Les Sea Girls et Pierre Guillois font sauter le vernis !
Dérapage, c’est une traversée tonitruante, de la musique à fond avec trois musiciens où scène et coulisses se dévoilent en chanson, sans pudeur, où tout bascule dans un éblouissant feu d’artifices. Les Sea Girls revendiquent un music-hall hybride, fantasque, grinçant et libre. Avec Pierre Guillois aux commandes, il va y avoir du sport, du rythme et de la joie, des morceaux de bravoure, des paillettes et un réfrigérateur.
Notre avis : Pas facile, la vie de tournée ! À peine les valises posées qu’il faut repartir, surtout qu’à leur âge, la scène et les voyages mettent rudement le corps à l’épreuve. Alors, après toutes ces années, forcément se pose la question d’arrêter ou de continuer. Et, après toutes ces années de vie commune, la troupe est devenue une famille, gage de solidarité mais aussi lieu de bisbilles répétées. Et, pour couronner le tout, le public est décidément mou ce soir !
C’est dans cette ambiance pour le moins fébrile que nos trois artistes doivent assurer leur représentation, multipliant, en passant au travers d’un étincelant rideau, les va-et-vient entre une scène imaginée et une loge bien visible– à moins que ce ne soit le contraire ?! Ces allers-retours donnent autant d’occasions de revêtir des perruques de plus en plus loufoques, des masques de plus en plus chargés et des costumes de plus en plus extravagants, mais aussi de se livrer à des confidences, de se chamailler, de se mettre à nu, de se questionner ou de s’affirmer… sur un irrésistible ton éminemment libre, décalé, absurde, parodique, qui porte la marque de Pierre Guillois – même si on est loin du niveau du livret passablement givré du Gros, la Vache et le Mainate – mais aussi celle des Sea Girls elles-mêmes, habituées de ce genre d’humour dans lequel elles excellent depuis tant d’années (La Revue, Chansons burlesques, Les Sea Girls fêtent la fin du monde).
La mise en scène, enlevée, dynamise et fluidifie ce qui pourrait n’être qu’une succession de tableaux dans un cabaret. Le soin apporté aux lumières fait également la différence grâce à des changements d’ambiance et des mises en valeur bienvenus.
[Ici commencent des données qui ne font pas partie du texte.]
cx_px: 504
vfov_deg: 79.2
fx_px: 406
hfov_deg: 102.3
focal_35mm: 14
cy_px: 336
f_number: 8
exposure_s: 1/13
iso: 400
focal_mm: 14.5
D’abord relégués en fond de scène, puis de plus en plus présents, trois musiciens sensationnels (Dani Bouillard, Vincent Martin et Benjamin Pras) font bien plus que jouer du piano, de la guitare et des percussions : ils donnent de leur personne… dans un accoutrement dont nous ne révélerons rien !
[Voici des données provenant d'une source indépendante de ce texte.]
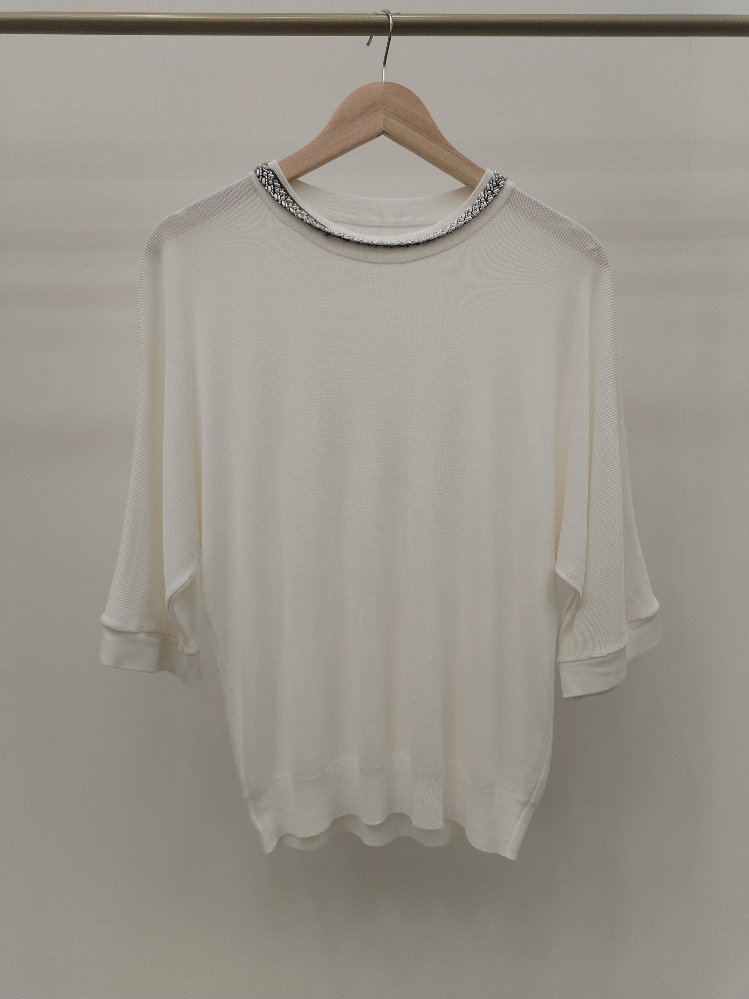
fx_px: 837
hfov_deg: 48.2
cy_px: 500
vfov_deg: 61.7
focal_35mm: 29
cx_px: 374
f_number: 1.8
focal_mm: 4.75
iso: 119
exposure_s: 1/120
Judith Rémy, Prunella Rivière et Delphine Simon s’en donnent à cœur joie pour incarner ce trio de saltimbanques qui pourrait être celui des Sea Girls, tantôt godiches ou vulnérables, tantôt déjantées et conquérantes, tour à tour pimbêches ou sincères. Dialogues et chansons s’enchaînent avec aisance, ces dernières taillées sur mesure pour ce genre de format, avec des mélodies simples et entêtantes et des textes percutants, une très agréable variété de styles et une écriture à plusieurs voix maîtrisée.
S’il est vrai que ni l’idée de départ – le jeu de miroir et de confusion entre scène et coulisses, les relations entre artistes collègues… – ni cette forme de music-hall ne sont tout à fait nouvelles, il se dégage une construction assez fine dans le déroulé du spectacle, avec des transitions suffisamment bien amenées et des moments qui font écho à d’autres. Et, surtout, le tempérament, la pétulance des Sea Girls, qui portent haut plumes et paillettes, et leur talent à faire voler en éclat le « quatrième mur » emportent tout sur leur passage grâce à un humour et une fantaisie qui cueillent immédiatement un public qui en redemande.